### Text segment
╭──

# Puppy won't stop biting feet/legs?



## northghosts (Sep 13, 2017)

I have a 10 week old puppy and I'm having a lot of trouble with his biting. I'm aware puppies teeth and nip but I think it's getting a bit out of hand here?

He will bite me (mostly me, sometimes other people) even when I'm simply petting him. When I'm laying down, he will bite the back of my head, my ears, my nose, etc. Which is painful.

The serious biting problem I'm having however is that he will constantly bite my feet and my legs. He will bark and growl (doesn't usually do this when biting me anywhere else) and jump at me. I have tried yelping, he ignores it. I've tried ignoring him so he doesn't get attention from it, but that's a bit hard when there's sharp little teeth digging in you. I've tried putting him in a time out place, giving him toys. Nothing seems to be working.

If anyone has any advice as to how to stop this, let me know.


----------



## Lillith (Feb 16, 2016)

Sounds like a normal puppy.

Often, yelping and squealing can get the puppy more excited. They know we're not dogs, so the yelps that their littermates let out to communicate their hurt are not the same as a person yelping. They often seem to think the high-pitched noise a human makes is an invitation for rougher play!

First, if puppy starts biting you, redirect to a toy. If he keeps biting, get up and walk away at once. Close a door, step over a baby gate, withdraw attention for a few minutes before trying again. This takes a ton of time. Expect him to be mouthy until 4-6 months of age, perhaps longer. It will get better, the bites will get lighter. It just takes a super long time for those dumb little puppies to get it.


----------



## apmmoc (Sep 25, 2017)

I remember being so frustrated with this same thing when we got our puppy at 8 weeks old, and he is now 6 months. My husband asked me the other night, "remember when he used to bite our ankles all of the time when we would walk him?" Thankfully he did out grow this - I don't know if it was anything that we necessarily did. He still nips and bites other body parts once in a while, but it has definitely gotten better. Just wait it out!


----------



## SaintDame (Sep 24, 2017)

I actually came to post the same question! My 9 week old puppy was really getting out of hand with the nipping today. I've been doing the yelping, the redirect, the walk away and today for some reason he started nipping at my legs anytime I'm walking. Its not just me, he's really trying the patience of the dogs as well, I'm hoping their corrections will also help curb this behavior asap.

Solidarity OP, I literally feel your pain!

PS, if his barking and growling seems more threatening then playful I would recommend bringing in a trainer pronto. While Im getting frustrated with Ziggy, its very clear he is doing it all in good fun...well in his mind anyway.


----------



## olliedogsmum (Aug 13, 2017)

My 11 nearly 12 week old is exactly the same and is also trying to chew low shelves and the bottom of the sofa. Really frustrating and I'm just hoping she's going to get the idea that biting means no fun as soon as possible!


----------



## hanksimon (Mar 18, 2009)

The term to search for is Bite Inhibition. I think Ian Dunbar first wrote about the method, and other trainers added to the method. 1. Don't not ignore a puppy nipping ... as you've seen, they think people taste good and have satisfying and crunchy bones ;-)

╰──

### Input data
╭──

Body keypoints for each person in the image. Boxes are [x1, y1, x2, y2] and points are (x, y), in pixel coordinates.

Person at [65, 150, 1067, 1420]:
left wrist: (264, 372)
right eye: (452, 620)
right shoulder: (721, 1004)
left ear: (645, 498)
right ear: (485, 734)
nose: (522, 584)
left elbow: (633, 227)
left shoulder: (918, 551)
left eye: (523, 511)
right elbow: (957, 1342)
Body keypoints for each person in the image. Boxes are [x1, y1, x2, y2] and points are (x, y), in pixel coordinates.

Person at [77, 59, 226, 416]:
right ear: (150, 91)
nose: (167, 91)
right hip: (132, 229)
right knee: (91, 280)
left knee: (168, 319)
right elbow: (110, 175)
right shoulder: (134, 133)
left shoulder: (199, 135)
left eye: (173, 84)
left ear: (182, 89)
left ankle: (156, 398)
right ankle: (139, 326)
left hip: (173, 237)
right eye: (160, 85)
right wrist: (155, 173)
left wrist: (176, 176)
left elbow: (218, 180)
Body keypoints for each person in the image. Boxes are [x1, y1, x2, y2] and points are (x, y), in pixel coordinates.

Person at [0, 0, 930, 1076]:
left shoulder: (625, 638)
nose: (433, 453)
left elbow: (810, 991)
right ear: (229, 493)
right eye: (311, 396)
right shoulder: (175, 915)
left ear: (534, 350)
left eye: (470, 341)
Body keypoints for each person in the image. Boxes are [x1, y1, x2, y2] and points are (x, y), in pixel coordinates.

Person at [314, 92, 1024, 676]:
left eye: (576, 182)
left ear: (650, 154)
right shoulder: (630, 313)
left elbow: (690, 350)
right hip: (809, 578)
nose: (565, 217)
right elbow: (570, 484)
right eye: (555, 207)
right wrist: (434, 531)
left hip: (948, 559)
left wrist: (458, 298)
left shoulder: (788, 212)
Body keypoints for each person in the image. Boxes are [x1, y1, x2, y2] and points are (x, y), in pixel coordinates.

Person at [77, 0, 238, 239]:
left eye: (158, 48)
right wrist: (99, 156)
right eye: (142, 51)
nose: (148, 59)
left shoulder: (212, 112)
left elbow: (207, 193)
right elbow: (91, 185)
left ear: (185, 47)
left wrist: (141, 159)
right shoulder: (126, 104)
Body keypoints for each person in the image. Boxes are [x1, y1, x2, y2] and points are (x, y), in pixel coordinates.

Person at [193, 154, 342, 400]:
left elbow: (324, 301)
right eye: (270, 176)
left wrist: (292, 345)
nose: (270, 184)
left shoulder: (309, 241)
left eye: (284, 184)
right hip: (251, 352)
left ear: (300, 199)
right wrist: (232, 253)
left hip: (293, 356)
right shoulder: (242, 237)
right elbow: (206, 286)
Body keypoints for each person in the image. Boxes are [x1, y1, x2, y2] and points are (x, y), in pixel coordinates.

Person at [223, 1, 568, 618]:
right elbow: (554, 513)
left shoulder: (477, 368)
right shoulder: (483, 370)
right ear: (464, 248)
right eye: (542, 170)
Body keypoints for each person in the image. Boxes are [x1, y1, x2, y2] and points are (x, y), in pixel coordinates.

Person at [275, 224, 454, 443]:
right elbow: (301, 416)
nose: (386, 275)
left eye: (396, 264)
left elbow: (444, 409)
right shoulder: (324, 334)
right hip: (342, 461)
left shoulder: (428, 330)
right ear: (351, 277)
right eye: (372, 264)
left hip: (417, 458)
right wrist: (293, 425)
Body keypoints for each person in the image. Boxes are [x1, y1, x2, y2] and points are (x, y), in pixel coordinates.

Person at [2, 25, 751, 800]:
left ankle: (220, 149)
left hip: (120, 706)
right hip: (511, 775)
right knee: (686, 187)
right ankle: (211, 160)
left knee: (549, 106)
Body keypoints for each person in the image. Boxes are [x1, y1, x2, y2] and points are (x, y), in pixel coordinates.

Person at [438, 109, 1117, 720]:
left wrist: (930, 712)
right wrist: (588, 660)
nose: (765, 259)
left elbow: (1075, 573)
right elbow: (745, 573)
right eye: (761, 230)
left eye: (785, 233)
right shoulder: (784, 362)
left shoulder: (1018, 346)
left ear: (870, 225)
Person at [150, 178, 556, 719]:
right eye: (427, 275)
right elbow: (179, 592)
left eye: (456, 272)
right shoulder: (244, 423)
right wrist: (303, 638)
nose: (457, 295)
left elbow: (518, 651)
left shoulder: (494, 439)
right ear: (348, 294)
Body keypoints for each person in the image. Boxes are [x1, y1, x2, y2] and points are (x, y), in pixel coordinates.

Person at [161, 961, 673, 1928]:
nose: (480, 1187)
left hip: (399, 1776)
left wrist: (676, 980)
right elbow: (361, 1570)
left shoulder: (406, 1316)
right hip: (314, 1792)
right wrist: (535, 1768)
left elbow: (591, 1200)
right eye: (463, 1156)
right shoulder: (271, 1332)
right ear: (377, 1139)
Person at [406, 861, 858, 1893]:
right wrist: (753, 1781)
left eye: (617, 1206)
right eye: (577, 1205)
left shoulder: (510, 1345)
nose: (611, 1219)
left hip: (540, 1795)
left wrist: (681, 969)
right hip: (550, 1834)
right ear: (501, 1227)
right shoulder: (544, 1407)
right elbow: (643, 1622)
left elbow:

╰──

### What to produce
Supply the next part of the puppy-biting thread, picking up right after its last sentence. The data comes from a separate source unrelated to the puppy-biting thread.

### Exercise answer
2. If you can re-direct with a toy, then do it. Otherwise, say "Ouch" or yelp, or "$#$!!!" to indicate displeasure, and then leave the area, preferably out of sight, for 15 - 30 seconds. This process mimics what happens in the litter - a pup will yelp when hurt, so the 'aggressor' will stop. If everything is OK, play resumes just a tiny bit more gently. If the aggressor continues to be too rough, then ALL puppies in the litter will avoid playing with him, and Mom will reprimand him sharply ... so most pups learn to be careful about nipping. And, they can generalize the process, eventually learning that nipping you means that you will 'punish' them by withdrawing attention and leaving.
3. If they are trying to be more gentle [and don't want you to leave], sometimes they may 'apologize' by play bowing or by barking when you yelp, say Ouch, or leave. It's hard to recognize an apology if you aren't watching for it.
4. Pups learn faster after a good night's sleep ... so they may not immediately understand why you left. Your consistent vocalization marks the undesired behavior (the nip), helping them to predict that you will withhold attention and leave, if they nip. Assume that it can take 3 days before the pup begins to make the connection, and 6 weeks before you see a slow decrease in pressure. In fact, with good timing and experience, Dr. Ian Dunbar could make significant progress in a few minutes. However, most of us [any of us???] don't have a Ph.D. in dog aggression and more than 40 years in near forefront dog training, so it may take more than a few minutes ;-)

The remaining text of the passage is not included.